▶ **Exercise instructions**
The records are to be reproduced verbatim.

Stored records
══════

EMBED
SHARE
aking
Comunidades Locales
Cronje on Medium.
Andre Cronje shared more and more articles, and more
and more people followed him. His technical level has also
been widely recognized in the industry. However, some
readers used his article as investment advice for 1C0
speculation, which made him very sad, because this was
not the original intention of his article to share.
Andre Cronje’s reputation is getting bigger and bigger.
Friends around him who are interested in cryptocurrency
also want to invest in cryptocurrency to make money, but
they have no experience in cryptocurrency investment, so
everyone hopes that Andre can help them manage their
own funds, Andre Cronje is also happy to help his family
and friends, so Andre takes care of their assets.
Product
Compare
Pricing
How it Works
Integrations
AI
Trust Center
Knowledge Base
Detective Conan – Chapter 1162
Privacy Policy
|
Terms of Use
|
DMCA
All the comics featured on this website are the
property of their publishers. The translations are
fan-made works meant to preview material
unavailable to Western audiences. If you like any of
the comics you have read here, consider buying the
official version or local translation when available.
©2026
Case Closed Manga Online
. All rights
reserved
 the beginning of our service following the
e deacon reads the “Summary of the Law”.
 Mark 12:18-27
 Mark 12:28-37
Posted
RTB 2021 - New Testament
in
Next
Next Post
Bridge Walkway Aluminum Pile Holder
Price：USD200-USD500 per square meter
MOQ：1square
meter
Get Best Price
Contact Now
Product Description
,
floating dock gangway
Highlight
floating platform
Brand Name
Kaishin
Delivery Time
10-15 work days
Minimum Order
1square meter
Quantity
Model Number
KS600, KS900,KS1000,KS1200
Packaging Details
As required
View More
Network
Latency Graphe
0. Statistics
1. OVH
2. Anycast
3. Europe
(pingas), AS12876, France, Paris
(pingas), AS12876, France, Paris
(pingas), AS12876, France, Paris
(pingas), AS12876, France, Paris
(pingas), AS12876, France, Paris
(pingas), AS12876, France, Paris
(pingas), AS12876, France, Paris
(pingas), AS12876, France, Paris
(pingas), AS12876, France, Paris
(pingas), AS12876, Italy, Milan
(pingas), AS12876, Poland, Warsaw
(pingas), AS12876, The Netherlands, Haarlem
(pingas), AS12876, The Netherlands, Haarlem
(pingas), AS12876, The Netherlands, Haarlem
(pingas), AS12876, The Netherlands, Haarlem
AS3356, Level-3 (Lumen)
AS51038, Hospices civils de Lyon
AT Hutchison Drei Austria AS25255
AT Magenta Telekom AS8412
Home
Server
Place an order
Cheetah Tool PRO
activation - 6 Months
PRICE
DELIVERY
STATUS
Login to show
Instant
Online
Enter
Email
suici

══════

▶ **Exercise solution**
EMBED
SHARE
aking
Comunidades Locales
Cronje on Medium.
Andre Cronje shared more and more articles, and more
and more people followed him. His technical level has also
been widely recognized in the industry. However, some
readers used his article as investment advice for 1C0
speculation, which made him very sad, because this was
not the original intention of his article to share.
Andre Cronje’s reputation is getting bigger and bigger.
Friends around him who are interested in cryptocurrency
also want to invest in cryptocurrency to make money, but
they have no experience in cryptocurrency investment, so
everyone hopes that Andre can help them manage their
own funds, Andre Cronje is also happy to help his family
and friends, so Andre takes care of their assets.
Product
Compare
Pricing
How it Works
Integrations
AI
Trust Center
Knowledge Base
Detective Conan – Chapter 1162
Privacy Policy
|
Terms of Use
|
DMCA
All the comics featured on this website are the
property of their publishers. The translations are
fan-made works meant to preview material
unavailable to Western audiences. If you like any of
the comics you have read here, consider buying the
official version or local translation when available.
©2026
Case Closed Manga Online
. All rights
reserved
 the beginning of our service following the
e deacon reads the “Summary of the Law”.
 Mark 12:18-27
 Mark 12:28-37
Posted
RTB 2021 - New Testament
in
Next
Next Post
Bridge Walkway Aluminum Pile Holder
Price：USD200-USD500 per square meter
MOQ：1square
meter
Get Best Price
Contact Now
Product Description
,
floating dock gangway
Highlight
floating platform
Brand Name
Kaishin
Delivery Time
10-15 work days
Minimum Order
1square meter
Quantity
Model Number
KS600, KS900,KS1000,KS1200
Packaging Details
As required
View More
Network
Latency Graphe
0. Statistics
1. OVH
2. Anycast
3. Europe
(pingas), AS12876, France, Paris
(pingas), AS12876, France, Paris
(pingas), AS12876, France, Paris
(pingas), AS12876, France, Paris
(pingas), AS12876, France, Paris
(pingas), AS12876, France, Paris
(pingas), AS12876, France, Paris
(pingas), AS12876, France, Paris
(pingas), AS12876, France, Paris
(pingas), AS12876, Italy, Milan
(pingas), AS12876, Poland, Warsaw
(pingas), AS12876, The Netherlands, Haarlem
(pingas), AS12876, The Netherlands, Haarlem
(pingas), AS12876, The Netherlands, Haarlem
(pingas), AS12876, The Netherlands, Haarlem
AS3356, Level-3 (Lumen)
AS51038, Hospices civils de Lyon
AT Hutchison Drei Austria AS25255
AT Magenta Telekom AS8412
Home
Server
Place an order
Cheetah Tool PRO
activation - 6 Months
PRICE
DELIVERY
STATUS
Login to show
Instant
Online
Enter
Email
suici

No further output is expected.